Tantalus - from Greek mythology - 'Tantalos' - the mythical King of Phriygia and son of Zeus and the Nymph Pluto. He was condemned for revealing the Gods, to stand up to his chin in water, which perceptually shrunk away when he attempted to quench his thirst. He had branches of fruit hanging above him that always evaded his grasp. Tantalise - to tease or torment by holding out some desirable object and continually disappointing by keeping it out of reach.
Tantalus - a spirit stand in which the decanters remain in sight but are secured by a lock.

To date 5 lockable Tantalus have been commissioned. You will note from the picture (left) that there is some 'worm eaten' timber at the top of the smaller Tantalus - this was a deliberate feature within the design in accordance with the purchasers requirements who felt that it would add interest and character to his Tantalus. A real talking point to impress his friends when bringing out the after dinner drinks. The degradation is in fact the remains of gribble worm attack which took place when the timber from this famous shipwreck, was laying undisturbed in the murky depths of the Solent for more than two hundred years.

These two (left) are seen here in the cabinet makers workshop.

In early Victorian times, it was socially very important for the upper classes to show off the fact that they were indeed wealthy. During this period in history, cut glass items were very much in fashion and in particular decanters full of claret or port were there, not only for drinking, but for visitors to admire. The problem was that many of the wealthy households had servants such as a butler, kitchen staff housekeepers etc. When the master was away it was very tempting for house staff to help themselves to the odd drop from the decanter and top it up with water. In order to stop this happening the Tantalus was developed. These were fine pieces of attractive furniture that allowed the cut glass decanters to be shown off but stopped the servants getting at the content. In other words, in accordance with Greek mythology, the spirit in the decanter could be seen but not touched! Very 'tantalising'!

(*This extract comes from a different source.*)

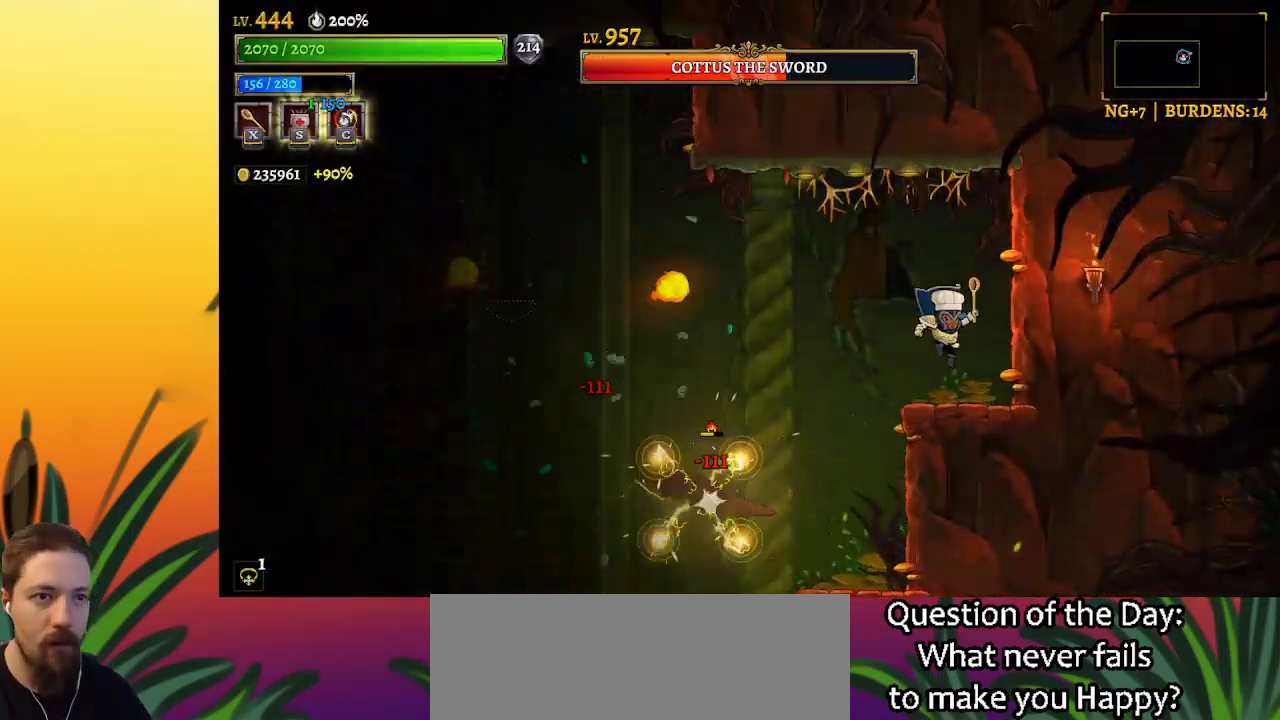
{"keys": [], "events": []}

A slightly different design (right) to the ones above, was made by top cabinet maker, fine craftsman and good friend John Burchett.

Above & Left

I commissioned a fine cabinet maker to craft this and was my own personal Tantalus, which took pride of place in my study for may years. The certificate of authentication is cleverly sealed behind glass underneath the base of the Tantalus. Before final sealing, the certificate is signed by me, John Broomhead, the first diver to visit the wreck. It was part of my collection until a gentleman fell in love with it and persuaded me to sell it to him. Unfortunatley, I do not have sufficient Invincible timber left to make myself another one.